グランドオペラ共同制作 「カルメン」

 令和2年(2020年)1月26日(日)、札幌文化芸術劇場hitaruでオペラを観てきた。指揮はエリアス・グランディ、演奏は札幌交響楽団

配役はタイトルロールのカルメンはモスクワ・ボリショイ劇場のアグンダ・クラエワ(メゾソプラノ)、ドン・ホセは城 宏憲(テノール)、闘牛士エスカミーリョは与那城 敬(バリトン)、ホセの幼馴染みのミカエラに嘉目真木子(ソプラノ)、カルメンの仲間役フラスキータに青木エマ(ソプラノ)、同じくメルセデス役に富岡明子(メゾソプラノ)だった。

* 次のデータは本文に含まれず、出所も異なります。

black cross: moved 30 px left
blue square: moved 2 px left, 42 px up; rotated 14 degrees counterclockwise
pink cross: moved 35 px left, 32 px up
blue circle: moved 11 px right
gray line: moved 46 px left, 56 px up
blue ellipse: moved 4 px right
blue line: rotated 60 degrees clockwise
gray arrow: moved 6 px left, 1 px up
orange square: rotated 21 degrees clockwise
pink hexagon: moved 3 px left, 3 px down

 演出は田尾下 哲で、今回の公演は「ショービジネス」を舞台にしているという演出が話題になった。プログラムには「闘牛士エスカミーリョはなぜ“SONG”を歌うのか?」とだいした演出家の解説が載っている。闘牛士であるエスカミーリョがなぜ歌手であるカルメンと同じように歌を歌わなければならないのかという疑問から今回のようなショービジネスの世界を舞台にするという発想が生まれた、とある。それに加えて「闘牛士」という牛を公開処刑するという「前時代」の職業で、カルメンたち「ジプシー」も他人族からの蔑称で自らは「ロマ」であり、ロマの女性はカルメンのようなふしだらな女ではないと抗議をしているらしい。そういうことを踏まえた上で「カルメン」という作品は普遍的な物語とされていく、というような趣旨のことが描かれている。

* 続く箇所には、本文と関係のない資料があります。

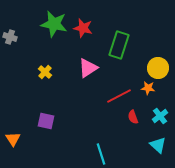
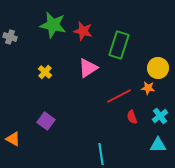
green star: moved 1 px left, 1 px down
red star: moved 3 px down
red semicircle: moved 1 px left
purple square: rotated 24 degrees clockwise
orange triangle: rotated 28 degrees counterclockwise
cyan triangle: rotated 42 degrees counterclockwise
cyan line: rotated 10 degrees clockwise
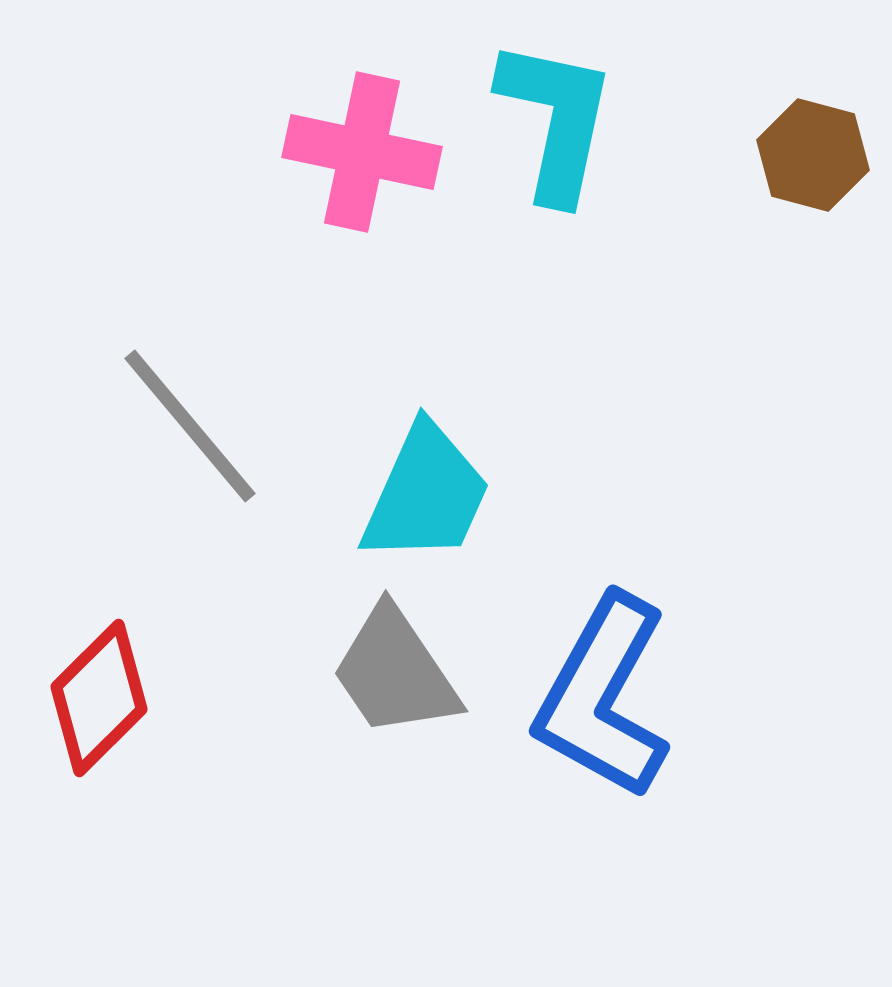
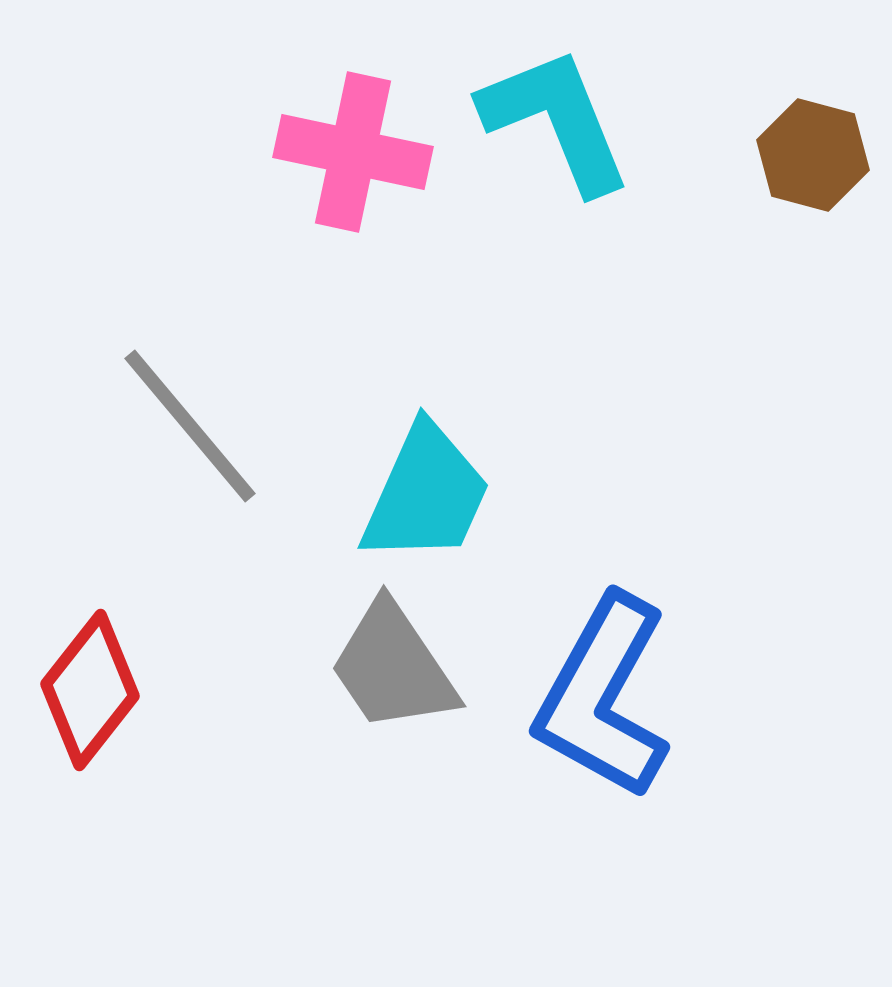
cyan L-shape: rotated 34 degrees counterclockwise
pink cross: moved 9 px left
gray trapezoid: moved 2 px left, 5 px up
red diamond: moved 9 px left, 8 px up; rotated 7 degrees counterclockwise
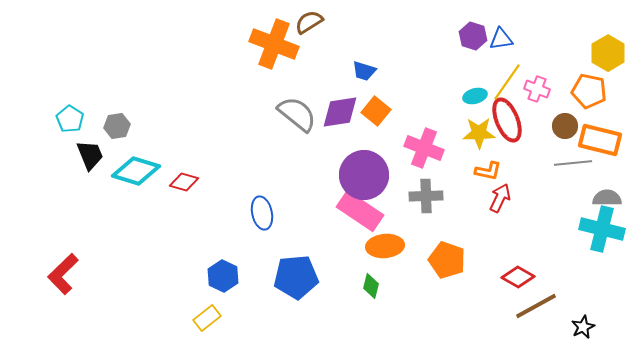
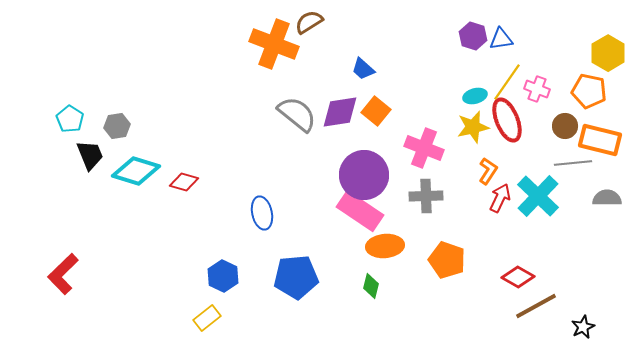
blue trapezoid at (364, 71): moved 1 px left, 2 px up; rotated 25 degrees clockwise
yellow star at (479, 133): moved 6 px left, 6 px up; rotated 12 degrees counterclockwise
orange L-shape at (488, 171): rotated 68 degrees counterclockwise
cyan cross at (602, 229): moved 64 px left, 33 px up; rotated 30 degrees clockwise
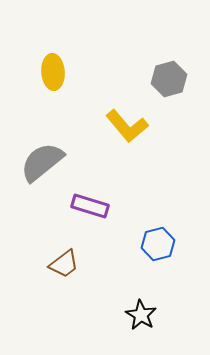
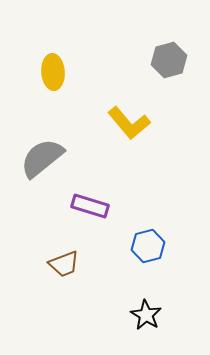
gray hexagon: moved 19 px up
yellow L-shape: moved 2 px right, 3 px up
gray semicircle: moved 4 px up
blue hexagon: moved 10 px left, 2 px down
brown trapezoid: rotated 16 degrees clockwise
black star: moved 5 px right
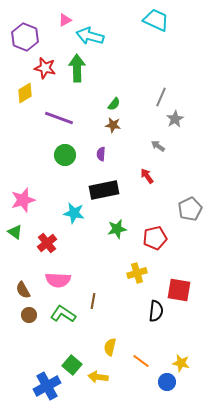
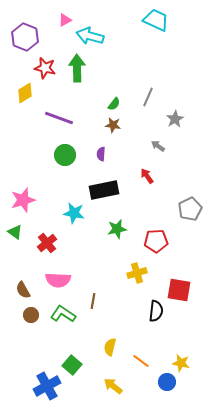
gray line: moved 13 px left
red pentagon: moved 1 px right, 3 px down; rotated 10 degrees clockwise
brown circle: moved 2 px right
yellow arrow: moved 15 px right, 9 px down; rotated 30 degrees clockwise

 今回の演出は第1幕の高級クラブから始まり、第2幕はブロードウェイ、第3幕はサーカス、第4幕はアカデミー賞授賞式のレッドカーペットという舞台設定だった。特定時代から離れて21世紀の日本でもコンプライアンス的にもわかりやすい演出を目指したのかもしれないが、逆にその時代ならではの人間の生き様とか身分を超えた恋心というものが判らなくなっていたようにも感じる。

  

 タイトルロールのカルメンを歌ったクラエワとホセの城は見事だった。それに対してエスカミーリョがあまり目立たなかった。ミカエラは安定していた。今回の演出で一番嵌まっていたのはフラスキータ役の青木エマだった。手足が長くスタイルも細身で、出てきたとは歌手ではなくバレリーナの踊り役の方かと思ったが歌っているので歌手だとわかったぐらいだ。カルメンもホセもエスカミーリョもこの演出でなくてはならないという必然性はあまり感じられなかったが、この演出はフラスキータ役の青木エマを生かすためだったのかと思ったぐらいだった。

 

 札響の演奏もリハーサルをかなり重ねたこともありとてもよかったし、指揮も歌手を生かすような指揮振りに感じられた。